Whippet car mounting a machine-gun patrol on York Street. (C: BEAD/AP Photo)

OTD: 12 July 1935: Violence erupts in Belfast, leaving nine dead, forcing 2,000 Catholics from their homes 

On this day in 1935, violence lasting two months erupted in Belfast after an Orange Order parade decided to return to the city through a Catholic area rather than its usual route. By 21st July, the violence that followed resulted in nine people being shot dead.

Rioting persisted until late August, by which time another five Catholics along with eight Protestants had been killed. The rioting, which took place between York Street and North Queen Street in the city, was described by The Manchester Guardian as “something in the nature of a reign of terror”.

Whippet car mounting a machine-gun patrol on York Street (C: BEAD/AP Photo).

 

The police were largely ineffective at dealing with the situation, and hundreds of others were injured and had their homes destroyed. Over 2,000 Catholics were displaced from their homes across Northern Ireland because of the violence.

While troops were called in and a curfew was enforced, the vicious sectarian rioting continued until the end of August, resulting in the deaths of both Catholics and Protestants, hundreds of injuries, and thousands of (predominantly Catholic) homes were destroyed. Funerals and funeral processions sparked fresh outbreaks of violence during that time frame. As gun battles and riots continued unabated, many nationalists pleaded for the Free State and British Governments to take action to protect them.

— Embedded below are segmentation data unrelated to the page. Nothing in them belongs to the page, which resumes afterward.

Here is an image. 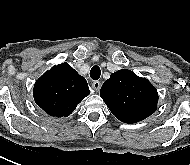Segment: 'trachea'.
I'll return each mask as SVG.
<instances>
[{
	"label": "trachea",
	"mask_w": 190,
	"mask_h": 165,
	"mask_svg": "<svg viewBox=\"0 0 190 165\" xmlns=\"http://www.w3.org/2000/svg\"><path fill=\"white\" fill-rule=\"evenodd\" d=\"M101 75V70L98 66H93L90 70V77L93 80H98L100 78Z\"/></svg>",
	"instance_id": "1"
}]
</instances>
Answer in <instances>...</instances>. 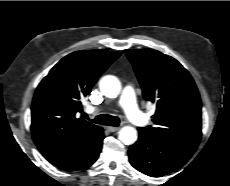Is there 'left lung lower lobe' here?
Wrapping results in <instances>:
<instances>
[{
  "instance_id": "1",
  "label": "left lung lower lobe",
  "mask_w": 230,
  "mask_h": 186,
  "mask_svg": "<svg viewBox=\"0 0 230 186\" xmlns=\"http://www.w3.org/2000/svg\"><path fill=\"white\" fill-rule=\"evenodd\" d=\"M196 148L197 145L161 139L139 130V140L129 149V161L138 171L160 177L181 168Z\"/></svg>"
}]
</instances>
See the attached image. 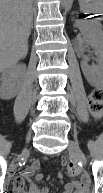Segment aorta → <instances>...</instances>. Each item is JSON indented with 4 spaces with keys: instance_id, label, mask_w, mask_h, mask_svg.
I'll return each instance as SVG.
<instances>
[{
    "instance_id": "obj_1",
    "label": "aorta",
    "mask_w": 103,
    "mask_h": 193,
    "mask_svg": "<svg viewBox=\"0 0 103 193\" xmlns=\"http://www.w3.org/2000/svg\"><path fill=\"white\" fill-rule=\"evenodd\" d=\"M73 0H61V5L64 9L69 10Z\"/></svg>"
}]
</instances>
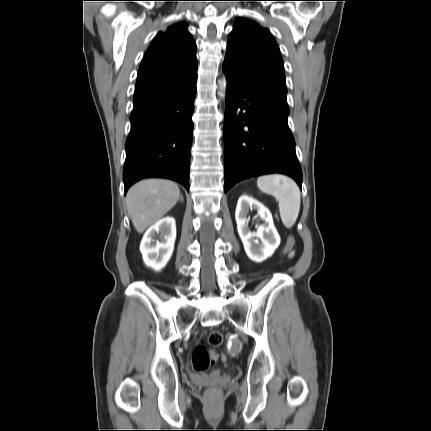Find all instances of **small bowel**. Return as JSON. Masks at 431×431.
<instances>
[{"label":"small bowel","instance_id":"c3829d8e","mask_svg":"<svg viewBox=\"0 0 431 431\" xmlns=\"http://www.w3.org/2000/svg\"><path fill=\"white\" fill-rule=\"evenodd\" d=\"M289 255H294V250H289Z\"/></svg>","mask_w":431,"mask_h":431}]
</instances>
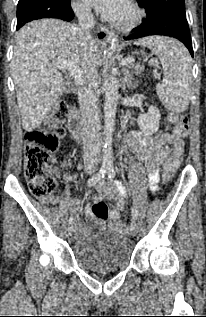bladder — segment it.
<instances>
[{
	"mask_svg": "<svg viewBox=\"0 0 206 317\" xmlns=\"http://www.w3.org/2000/svg\"><path fill=\"white\" fill-rule=\"evenodd\" d=\"M133 245L124 235L114 232L88 234L74 244L73 255L86 270H116L129 262Z\"/></svg>",
	"mask_w": 206,
	"mask_h": 317,
	"instance_id": "obj_1",
	"label": "bladder"
}]
</instances>
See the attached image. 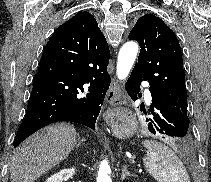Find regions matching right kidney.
I'll list each match as a JSON object with an SVG mask.
<instances>
[{
	"instance_id": "1",
	"label": "right kidney",
	"mask_w": 211,
	"mask_h": 182,
	"mask_svg": "<svg viewBox=\"0 0 211 182\" xmlns=\"http://www.w3.org/2000/svg\"><path fill=\"white\" fill-rule=\"evenodd\" d=\"M74 174H75V168L64 169L59 173H56L51 177H49L46 180V182H63L64 180L71 178Z\"/></svg>"
}]
</instances>
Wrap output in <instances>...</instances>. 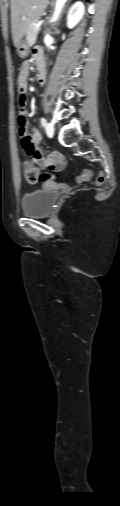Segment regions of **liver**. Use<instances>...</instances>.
I'll use <instances>...</instances> for the list:
<instances>
[{
	"label": "liver",
	"instance_id": "obj_1",
	"mask_svg": "<svg viewBox=\"0 0 120 506\" xmlns=\"http://www.w3.org/2000/svg\"><path fill=\"white\" fill-rule=\"evenodd\" d=\"M49 0H11V30L15 46L23 38L31 23L38 20Z\"/></svg>",
	"mask_w": 120,
	"mask_h": 506
}]
</instances>
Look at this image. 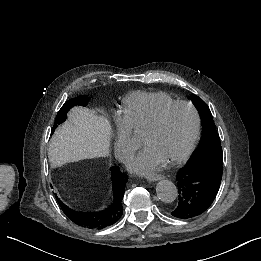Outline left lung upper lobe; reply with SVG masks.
<instances>
[{
  "label": "left lung upper lobe",
  "instance_id": "left-lung-upper-lobe-1",
  "mask_svg": "<svg viewBox=\"0 0 261 261\" xmlns=\"http://www.w3.org/2000/svg\"><path fill=\"white\" fill-rule=\"evenodd\" d=\"M190 98L197 108L202 121V138L189 161L196 162L203 159H214L222 162L223 153L220 138L217 134L210 109L198 96L191 95Z\"/></svg>",
  "mask_w": 261,
  "mask_h": 261
}]
</instances>
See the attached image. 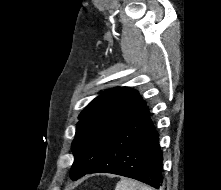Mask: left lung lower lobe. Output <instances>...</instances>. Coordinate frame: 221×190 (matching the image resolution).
Listing matches in <instances>:
<instances>
[{
	"mask_svg": "<svg viewBox=\"0 0 221 190\" xmlns=\"http://www.w3.org/2000/svg\"><path fill=\"white\" fill-rule=\"evenodd\" d=\"M148 110L145 106L116 133L87 173L122 175L156 189L163 184L162 151Z\"/></svg>",
	"mask_w": 221,
	"mask_h": 190,
	"instance_id": "1",
	"label": "left lung lower lobe"
}]
</instances>
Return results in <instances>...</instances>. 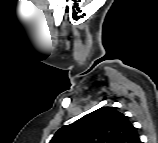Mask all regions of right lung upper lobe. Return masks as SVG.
I'll list each match as a JSON object with an SVG mask.
<instances>
[{
    "mask_svg": "<svg viewBox=\"0 0 158 143\" xmlns=\"http://www.w3.org/2000/svg\"><path fill=\"white\" fill-rule=\"evenodd\" d=\"M137 129L114 107L97 109L59 129L50 143H139Z\"/></svg>",
    "mask_w": 158,
    "mask_h": 143,
    "instance_id": "1",
    "label": "right lung upper lobe"
}]
</instances>
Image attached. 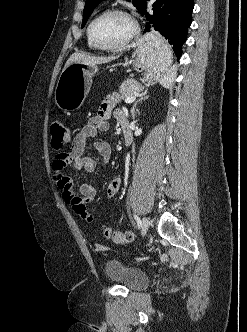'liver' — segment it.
I'll use <instances>...</instances> for the list:
<instances>
[{
  "label": "liver",
  "mask_w": 247,
  "mask_h": 332,
  "mask_svg": "<svg viewBox=\"0 0 247 332\" xmlns=\"http://www.w3.org/2000/svg\"><path fill=\"white\" fill-rule=\"evenodd\" d=\"M117 57L111 56V57H97L92 56L86 53H74L72 54L69 59L67 60L64 69L69 66L71 63L79 62L87 65H98V64H104L111 62L112 60L116 59Z\"/></svg>",
  "instance_id": "obj_1"
}]
</instances>
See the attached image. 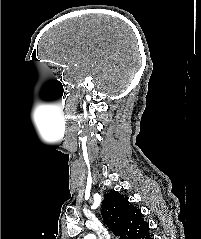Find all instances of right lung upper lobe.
I'll return each instance as SVG.
<instances>
[{
    "label": "right lung upper lobe",
    "instance_id": "1",
    "mask_svg": "<svg viewBox=\"0 0 201 239\" xmlns=\"http://www.w3.org/2000/svg\"><path fill=\"white\" fill-rule=\"evenodd\" d=\"M102 218L120 239H146L149 224L142 218L140 209L132 206L128 197L117 191L108 193L103 200Z\"/></svg>",
    "mask_w": 201,
    "mask_h": 239
}]
</instances>
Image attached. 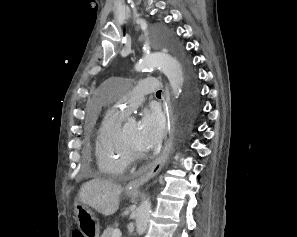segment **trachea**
<instances>
[{
	"mask_svg": "<svg viewBox=\"0 0 297 237\" xmlns=\"http://www.w3.org/2000/svg\"><path fill=\"white\" fill-rule=\"evenodd\" d=\"M156 95L160 96L161 95V90L157 91Z\"/></svg>",
	"mask_w": 297,
	"mask_h": 237,
	"instance_id": "1",
	"label": "trachea"
}]
</instances>
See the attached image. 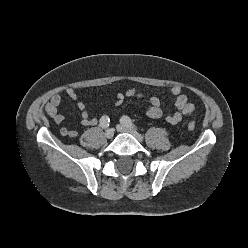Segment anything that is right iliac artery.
Instances as JSON below:
<instances>
[{
	"label": "right iliac artery",
	"mask_w": 248,
	"mask_h": 248,
	"mask_svg": "<svg viewBox=\"0 0 248 248\" xmlns=\"http://www.w3.org/2000/svg\"><path fill=\"white\" fill-rule=\"evenodd\" d=\"M110 118L106 115L102 116L100 119V126L105 129L109 126Z\"/></svg>",
	"instance_id": "right-iliac-artery-1"
}]
</instances>
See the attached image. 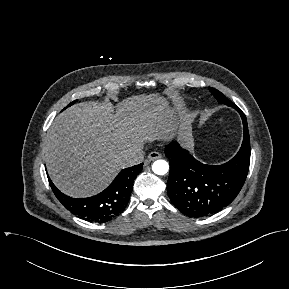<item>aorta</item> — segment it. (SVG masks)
I'll return each mask as SVG.
<instances>
[{"mask_svg": "<svg viewBox=\"0 0 289 289\" xmlns=\"http://www.w3.org/2000/svg\"><path fill=\"white\" fill-rule=\"evenodd\" d=\"M152 170L157 175H165L169 171V164L163 159L156 160L152 164Z\"/></svg>", "mask_w": 289, "mask_h": 289, "instance_id": "obj_1", "label": "aorta"}]
</instances>
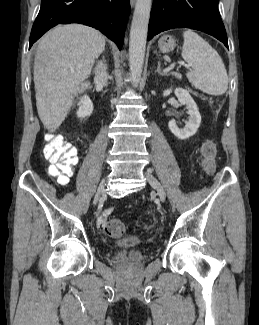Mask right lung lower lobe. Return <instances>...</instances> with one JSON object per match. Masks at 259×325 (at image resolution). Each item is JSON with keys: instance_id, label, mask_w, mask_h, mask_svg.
Segmentation results:
<instances>
[{"instance_id": "98d812e1", "label": "right lung lower lobe", "mask_w": 259, "mask_h": 325, "mask_svg": "<svg viewBox=\"0 0 259 325\" xmlns=\"http://www.w3.org/2000/svg\"><path fill=\"white\" fill-rule=\"evenodd\" d=\"M129 12V0H42L29 48L57 24L80 23L100 30L121 50Z\"/></svg>"}]
</instances>
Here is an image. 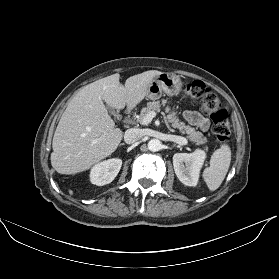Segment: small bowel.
Returning a JSON list of instances; mask_svg holds the SVG:
<instances>
[{"label":"small bowel","mask_w":279,"mask_h":279,"mask_svg":"<svg viewBox=\"0 0 279 279\" xmlns=\"http://www.w3.org/2000/svg\"><path fill=\"white\" fill-rule=\"evenodd\" d=\"M184 117L190 124L199 127L204 132L210 127L209 120L196 111L187 110L184 112Z\"/></svg>","instance_id":"1"}]
</instances>
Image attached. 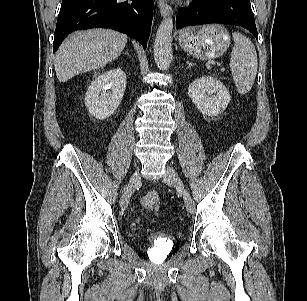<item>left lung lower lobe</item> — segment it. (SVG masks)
I'll return each mask as SVG.
<instances>
[{
    "instance_id": "0a47b994",
    "label": "left lung lower lobe",
    "mask_w": 307,
    "mask_h": 301,
    "mask_svg": "<svg viewBox=\"0 0 307 301\" xmlns=\"http://www.w3.org/2000/svg\"><path fill=\"white\" fill-rule=\"evenodd\" d=\"M207 23L238 25L248 29L258 40L250 0H192L191 7L176 16V27Z\"/></svg>"
}]
</instances>
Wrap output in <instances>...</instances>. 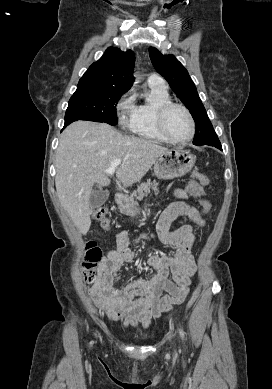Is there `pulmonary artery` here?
Here are the masks:
<instances>
[{"mask_svg": "<svg viewBox=\"0 0 272 389\" xmlns=\"http://www.w3.org/2000/svg\"><path fill=\"white\" fill-rule=\"evenodd\" d=\"M148 84L166 87L164 81L159 76L154 74L149 76Z\"/></svg>", "mask_w": 272, "mask_h": 389, "instance_id": "1", "label": "pulmonary artery"}]
</instances>
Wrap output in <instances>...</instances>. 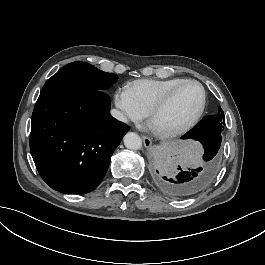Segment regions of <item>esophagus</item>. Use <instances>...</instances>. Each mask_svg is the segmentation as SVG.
Instances as JSON below:
<instances>
[{
  "instance_id": "1",
  "label": "esophagus",
  "mask_w": 265,
  "mask_h": 265,
  "mask_svg": "<svg viewBox=\"0 0 265 265\" xmlns=\"http://www.w3.org/2000/svg\"><path fill=\"white\" fill-rule=\"evenodd\" d=\"M143 143L146 148H149L152 144V141L149 137L142 135Z\"/></svg>"
}]
</instances>
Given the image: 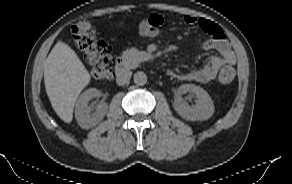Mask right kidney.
Listing matches in <instances>:
<instances>
[{"label":"right kidney","instance_id":"right-kidney-1","mask_svg":"<svg viewBox=\"0 0 292 184\" xmlns=\"http://www.w3.org/2000/svg\"><path fill=\"white\" fill-rule=\"evenodd\" d=\"M100 95V91L96 88H90L83 92L77 100L75 106V117L83 129H89L97 125L105 116L108 105L106 103H100L92 109L88 105L89 101Z\"/></svg>","mask_w":292,"mask_h":184}]
</instances>
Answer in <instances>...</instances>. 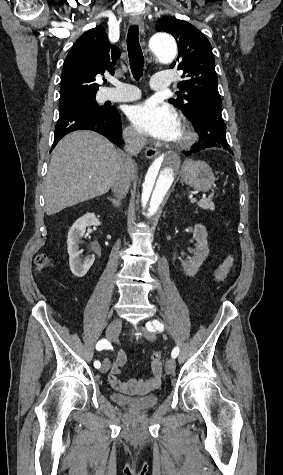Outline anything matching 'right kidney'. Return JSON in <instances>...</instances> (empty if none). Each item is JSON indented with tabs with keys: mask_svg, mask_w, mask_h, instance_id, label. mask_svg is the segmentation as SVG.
I'll use <instances>...</instances> for the list:
<instances>
[{
	"mask_svg": "<svg viewBox=\"0 0 283 475\" xmlns=\"http://www.w3.org/2000/svg\"><path fill=\"white\" fill-rule=\"evenodd\" d=\"M98 218L95 214H85L82 218H78L72 228L68 232L67 249L69 253V265L72 273L77 277H83L94 263L95 257H88V259H81L79 257L78 239L85 234L87 226H100Z\"/></svg>",
	"mask_w": 283,
	"mask_h": 475,
	"instance_id": "1",
	"label": "right kidney"
}]
</instances>
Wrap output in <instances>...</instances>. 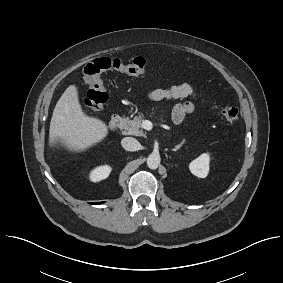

York Street, scene of the riots, on 13th July 1935 (C: BEAD/AP Photo).

 

Disturbance reverberated in the South of Ireland because of the violence, and late July 1935 witnessed a wave of anti-Protestant activity in the free state. The riots, work-place evictions and house burnings in the north meant graffiti began to appear on Protestant-owned businesses across the border demanding they make public calls for the ferocious attacks on northern Catholics to stop. 

A riot broke out in Limerick city on 20th July, and just days later in Galway, workers went on strike demanding that Protestants be dismissed from their employment. In total, sectarian incidents were reported in 19 counties in the Republic. 

It took over a fortnight for the violence to subside, but the memory of the events of 12 July 1935 lived on. An investigation into the violence was launched by the National Council for Civil Liberties, and was published in 1936. 

A Catholic parish in Belfast broke down the geography of the violence across the city in July 1935, which can be seen here:

C: Evictions in Belfast, as listed by Northman, by Catholic parish in Belfast

 

Many unionist leaders have conceded that the Northern Ireland Government from 1922-1972 discriminated against Catholics, although not all leaders, including those from the DUP, accept this, and it is still disputed by prominent figures in the Democratic Unionist Party (DUP). In 1998, former First Minister and UUP leader, David Trimble, in his Nobel Peace Prize acceptance speech, said he accepted that Northern Ireland, since its formation in 1921, had been a “cold house for Catholics”. 

It is only in recent decades that Catholics in the north have been afforded equality of opportunities in areas such as employment.